The apostle of today in the modern world needs the same attitude of openness as any missionary in any new culture. The new culture has not yet been effectively evangelised: it too needs the Gospel.
Though this new culture needs the Gospel, it does shelter the “seeds of the Gospel”, which need to be recognised and cultivated. One of the best helps for this delicate activity is to follow the example of Jesus who became human and hid himself in the human condition. (Phil.2:6-7) In Marist terms this is the attitude of being “hidden and unknown”.

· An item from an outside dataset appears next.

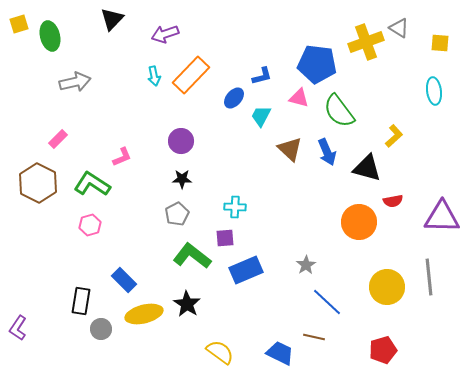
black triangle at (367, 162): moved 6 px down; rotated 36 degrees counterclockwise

Our Marist tradition helps us with its stress on Marists as “instruments of Mercy”, who do a great deal of good in a hidden way. This is the “new church” which Marists are called on to build.
Jan Snijders. Sm.
And can we do it? Can a religious life shaken to its foundation by change come to life again? Oh, no doubt about it. The era speaks for itself. The fact is that we have been doing it for 30 long years, with little approval, limited understanding, small appreciation and little certainty beyond the gospel, but the results are clear; when our own hearts are aflame, no effort is too much, no effort fails.”
Joan Chittister, O.S.B. The Fire in these Ashes.